What Founders Can Learn From Mik Kersten’s Experience Selling His Company To Planview
Mik Kersten raised $126 million for his startup Tasktop in early 2021 but sold the company a year later to Planview. Now a year post-acquisition, Mik shared his experience and lessons learned with TechExit.io.
- Prioritize culture before the acquisition closes, explaining to all parties how each organization’s vision is aligned with the other.
- When picking your organizational structure, think about ways to preserve what makes your startup special while benefiting from–and contributing to–the larger organization.
- Embrace the reality that you can’t predict all the changes and problems that might show up in an acquisition.
In April 2021, Tasktop announced a $126 million growth equity raise. By May 2022, the company was sold to Planview. Mik Kersten, Tasktop’s founder and CEO, joined Planview as CTO along with most of the team.
Now a year post-acquisition, Mik spoke with TechExit.io after his live conference talk. He shared more detail about why certain things went well and why one mistake in particular is now a key priority to fix.
A year in, what went well
When Mik founded Tasktop, his first title was CTO; as the business evolved, Mik changed with it and became CEO. So when he sold the company to Planview, joining in a CTO capacity felt like a homecoming of sorts. However, it didn’t absolve him from planning a smooth transition for the whole Tasktop team.
Looking back on the year since the acquisition, Mik noted three areas that the team did well.
1. Organizational design for the merged company
Rather than fighting for arm’s length independence or fully merging fully into Planview, Mik and other leaders initially opted for a hybrid approach.
Now, Tasktop product and engineering teams report to Mik as CTO, as well as new teams that focus on emerging technologies for the Planview portfolio. However, go-to-market and internal teams like customer success, sales, marketing, and finance are entirely integrated, ensuring that Tasktop is still part of the overall Planview organization and that the combined organization functions as one team.
Within this balance, Mik collaborates with sales leadership and other Planview leadership to ensure the direction he’s giving the product teams aligns with the larger organization’s mission.
“Organizational design will affect the ability for people to deliver [and] the way people collaborate,” said Mik. “And if we hadn't gotten it right, we would have changed it at this point. So it's interesting. We haven't changed it.”
Heading into the acquisition, Mik was conscious that the two companies would need to merge cultures—this was going to be a tall order since Tasktop had been built as a relatively scrappy startup while Planview is a larger and more established, multi-product company.
When the acquisition was announced internally, they invited Planview’s CEO to give a presentation on Planview’s culture, values, and how they align with Tasktop’s core values.
“You've got this rock-solid foundation [that] is really important for people to realize how much Plainview cares about their staff,” said Mik. “But at this size, management structure is changing and so on, there's just a lot to do.”
3. Process integration
Culture provided the foundation, but the company still needed to bring its systems together so employees could actually work within the new structure. This meant a lot of work around the basics such as HR, payroll, and compliance.
Mik said this was a critical step–one that had to be done right–but at the same time, it wasn’t a focus area for him as a leader.
“I was more focused on making sure that people were thriving within the new structure and that if we put someone into the wrong position, but they actually belonged over here, we made changes,” said Mik. “HR and payroll stuff is all mechanical. There’s a ton of work getting through all those things, but that’s not where my mental energy went.”
How a mistake came to be
A big part of Tasktop’s early success was its ability to define–then dominate–a new market category called Value Stream Management, or VSM. Their big bet was that technical buyers would need a high-end solution to help them manage their entire project lifecycles, and they were right. Planview, on the other hand, built up the Strategic Portfolio Management (SPM) space and sold to business buyers who focused more on the bottom line than the nitty-gritty technical details of any given project.
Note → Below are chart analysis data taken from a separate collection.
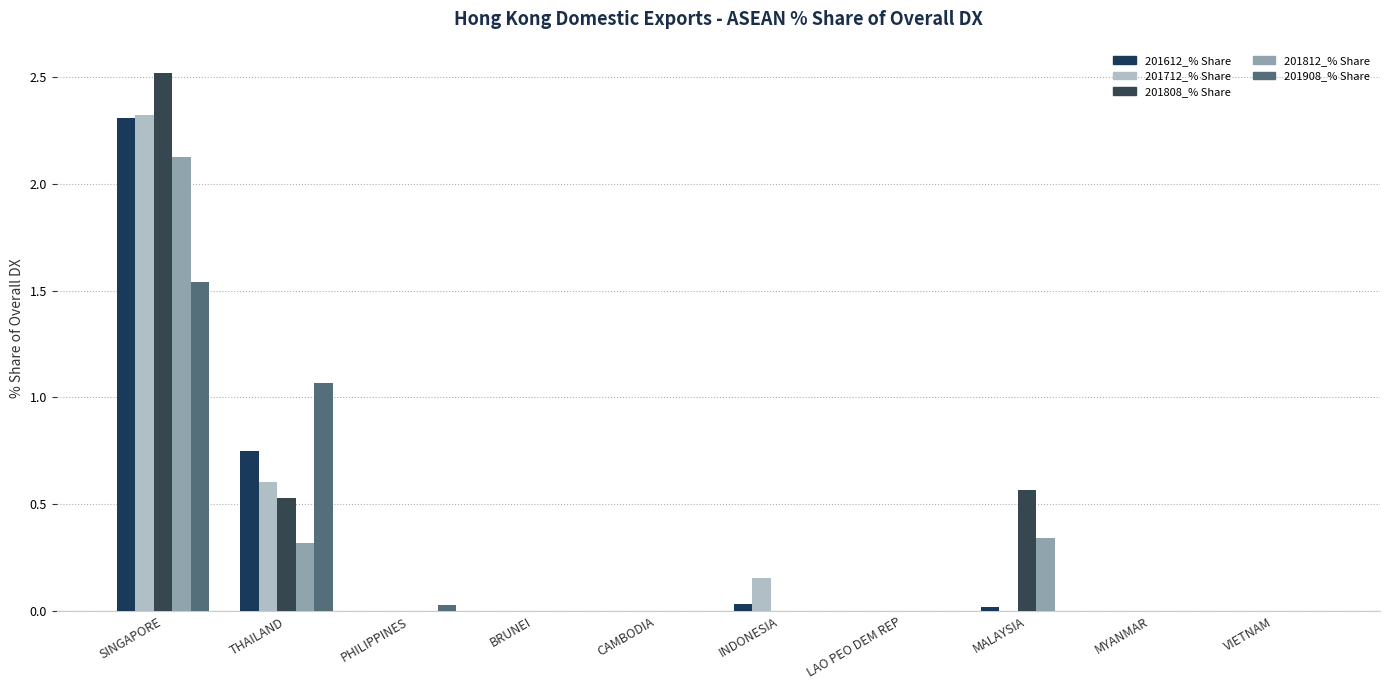

List the labels in order of 201812_% Share value, largest first.

SINGAPORE, MALAYSIA, THAILAND, PHILIPPINES, BRUNEI, CAMBODIA, INDONESIA, LAO PEO DEM REP, MYANMAR, VIETNAM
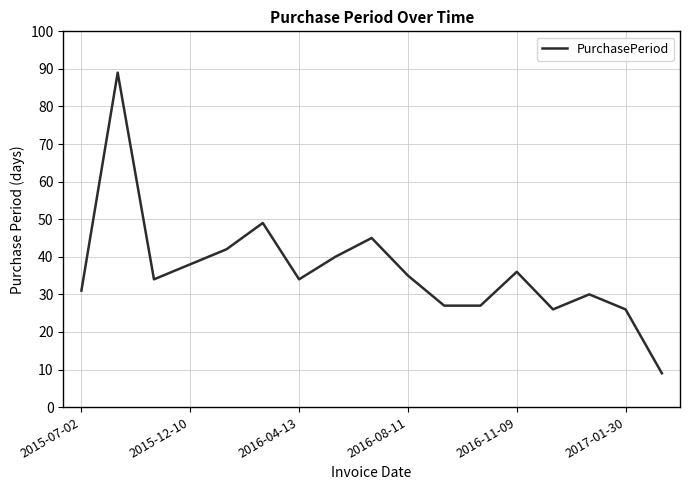

How many interior local peaks (higher than both neighbors) does the data have?

5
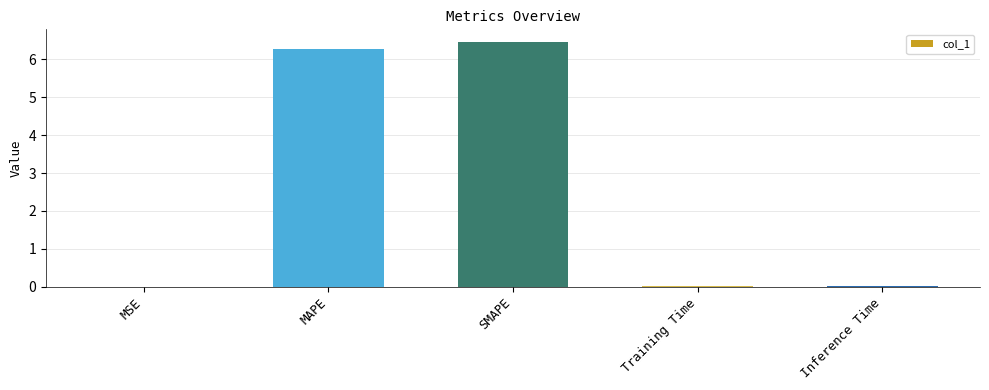

The chart shows a value of 6.5 at SMAPE. True or false?

True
These two categories were highly aligned and the two companies often sold to similar customers. However, Mik said he mistakenly assumed he could use Tasktop’s sales playbook with Planview prospective customers. The biggest shift he noticed was that technical buyers were often earlier adopters of novel technology whereas business leaders might be considered pragmatists or late adopters. Now he’s trying to bridge that gap.
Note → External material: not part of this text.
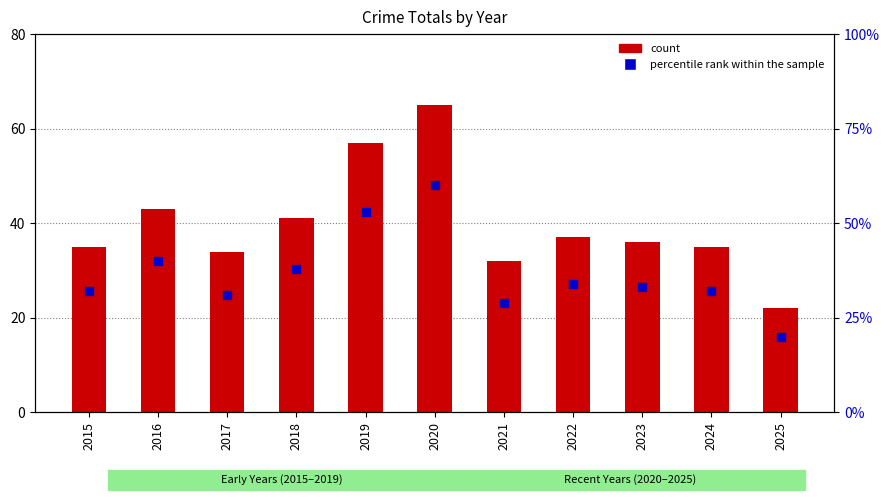

At which category is the sum across all series the highest?

2020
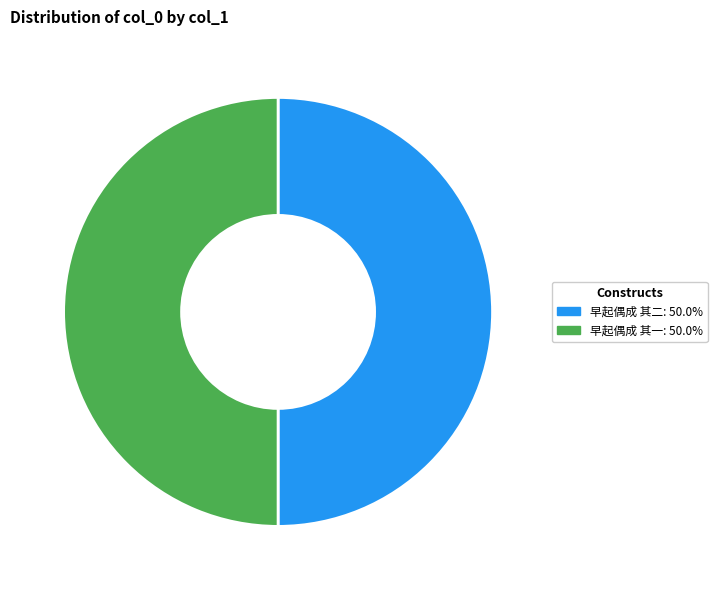

The 早起偶成 其一 slice represents 56% of the pie. True or false?

False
“We didn't get that quite right initially,” said Mik. “And so we're launching all sorts of new things around that of a simplified view of what VSM is.”
Living through wild problems
A lot of the ups and downs of acquisition are process-oriented. And sometimes you’re stuck because you can’t talk about things or make plans until certain milestones are hit or until signatures are on contracts.
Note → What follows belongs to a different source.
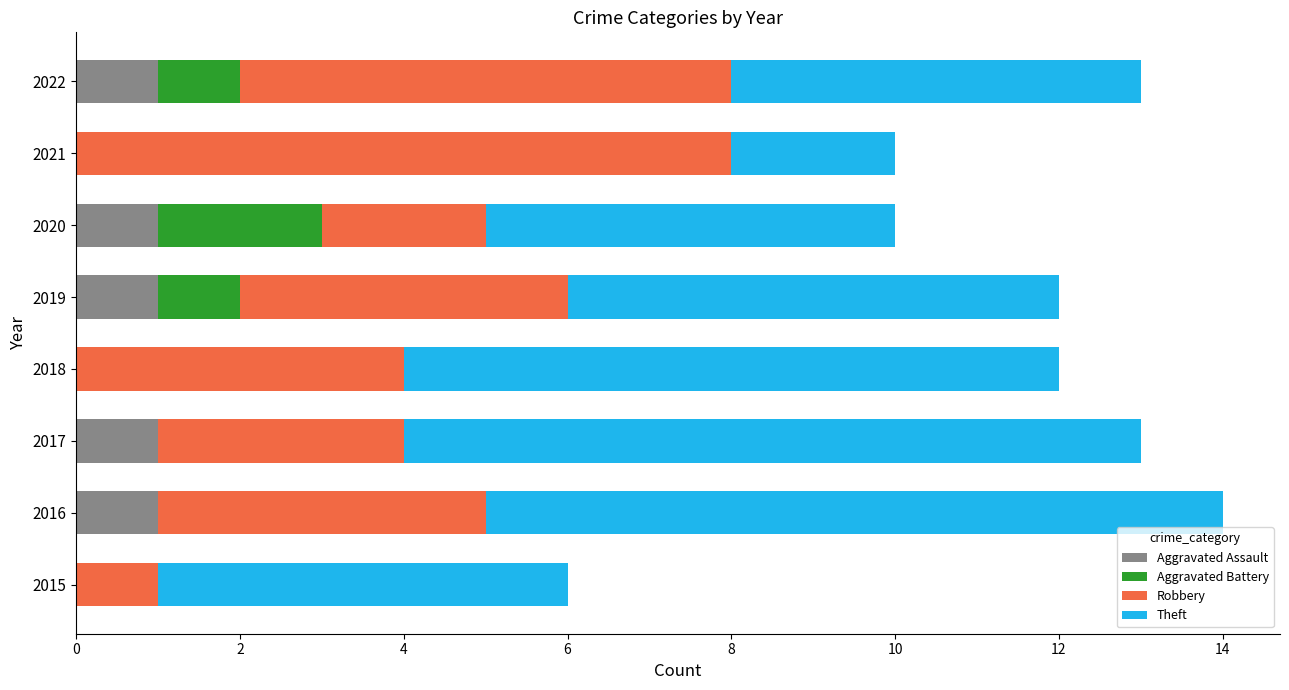

What is the total value across all series at 2017?

13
But another big challenge came for Mik as a person rather than a business leader—the “wild problem” of selling his company and transitioning to another role.
Now that he’s been through the acquisition, he realized how much he couldn’t predict would come from his decision to sell Tasktop; the decision had so many externalities Mik said he couldn’t possibly understand what might happen or what might change in the end.
That reality, said Mik, should be embraced.
“Some founders like those [wild problems] and some founders don't like them,” said Mik. “In my case, I'm fortunate in the sense that it has given me this new, bigger challenge that's kept me motivated and invigorated.”